For a man who became a self-proclaimed doctor after obtaining a certificate in naturopathy in just two months from an institute in the western suburbs in 1999, Munir Mohammad Ahmed Khan (60) rose to fame as a “miracle doctor” mainly with his concoction, Body Revival, that he sold as a sure-shot cure for cancer, diabetes and a host of other ailments, besides appearing alongside several film and television stars in commercials for his product.
In reality, all that Khan did was to mix commonly used Ayurvedic herbs with honey and fill them into 100 ml bottles, which he then sold at Rs 16,000 each until the Food and Drug Administration (FDA) cracked down on him in 2008 and filed several police complaints. The FDA, in their complaint in February 2010, had said Khan did not have any medical degree.

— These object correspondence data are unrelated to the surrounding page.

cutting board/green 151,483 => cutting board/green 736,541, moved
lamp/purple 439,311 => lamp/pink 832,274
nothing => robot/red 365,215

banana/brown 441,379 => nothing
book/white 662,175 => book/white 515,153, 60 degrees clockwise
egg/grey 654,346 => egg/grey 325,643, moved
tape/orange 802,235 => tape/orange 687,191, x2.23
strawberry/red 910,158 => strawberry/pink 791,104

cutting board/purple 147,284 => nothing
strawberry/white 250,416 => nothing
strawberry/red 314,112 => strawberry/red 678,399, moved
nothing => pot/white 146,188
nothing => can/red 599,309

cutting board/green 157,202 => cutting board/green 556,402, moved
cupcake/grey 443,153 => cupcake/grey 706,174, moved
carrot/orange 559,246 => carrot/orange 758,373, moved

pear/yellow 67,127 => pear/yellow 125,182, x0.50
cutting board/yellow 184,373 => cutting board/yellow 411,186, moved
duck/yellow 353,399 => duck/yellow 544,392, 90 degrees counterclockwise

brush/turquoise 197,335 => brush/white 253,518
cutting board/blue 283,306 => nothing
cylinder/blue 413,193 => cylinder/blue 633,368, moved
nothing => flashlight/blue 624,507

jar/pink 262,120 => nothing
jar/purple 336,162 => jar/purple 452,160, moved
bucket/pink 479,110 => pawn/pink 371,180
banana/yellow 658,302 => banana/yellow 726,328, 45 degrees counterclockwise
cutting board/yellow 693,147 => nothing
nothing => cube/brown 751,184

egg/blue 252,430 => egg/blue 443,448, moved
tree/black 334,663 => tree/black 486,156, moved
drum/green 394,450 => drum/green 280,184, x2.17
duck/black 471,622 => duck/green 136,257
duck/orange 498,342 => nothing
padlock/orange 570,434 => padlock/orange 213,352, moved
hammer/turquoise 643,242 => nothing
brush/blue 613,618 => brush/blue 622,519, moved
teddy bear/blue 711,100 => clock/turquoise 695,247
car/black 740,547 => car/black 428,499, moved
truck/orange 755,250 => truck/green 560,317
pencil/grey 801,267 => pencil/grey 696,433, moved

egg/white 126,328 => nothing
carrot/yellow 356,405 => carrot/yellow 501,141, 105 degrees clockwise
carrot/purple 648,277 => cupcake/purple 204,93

Khan’s advertisements on TV channels promoting his medicines featured him with yesteryear TV actor Tabassum, who later said Khan had misled her into appearing for advertisements with him. In 2009, Khan’s clinic in Versova was raided by the FDA.
Based on several complaints filed by patients, including TV and film personalities, Khan was first arrested by the Versova police in May 2010 for allegedly cheating a total of 143 people. An investigation by Versova police thereafter revealed that Khan was not a doctor as claimed by him and that he only possessed a certificate in naturopathy issued by an institution which is not even recognised.
Sixty-six witnesses recorded their statements in this case, saying that due to the medicines given by Khan, their relatives’ health condition worsened and in some cases resulted in death. Many said their family members lost their vision, got high blood pressure and some even detected with HIV or died after seeking treatment from Khan.
In his own statement to the Versova police, Khan allegedly said he bought herbs from Masjid Bunder, which he would grind and add to honey. Khan claims he was featured in a city daily twice, which contributed to his business’ growth.
A chain smoker, Khan suffered from breathing problems after his arrest in 2010 and had to admitted to the Cooper hospital. He was subsequently released on bail in July 2010 on the condition that he would not sell his “miracle drug” while on bail. Khan then approached the Bombay High Court, saying the bail condition impinged upon his right to livelihood.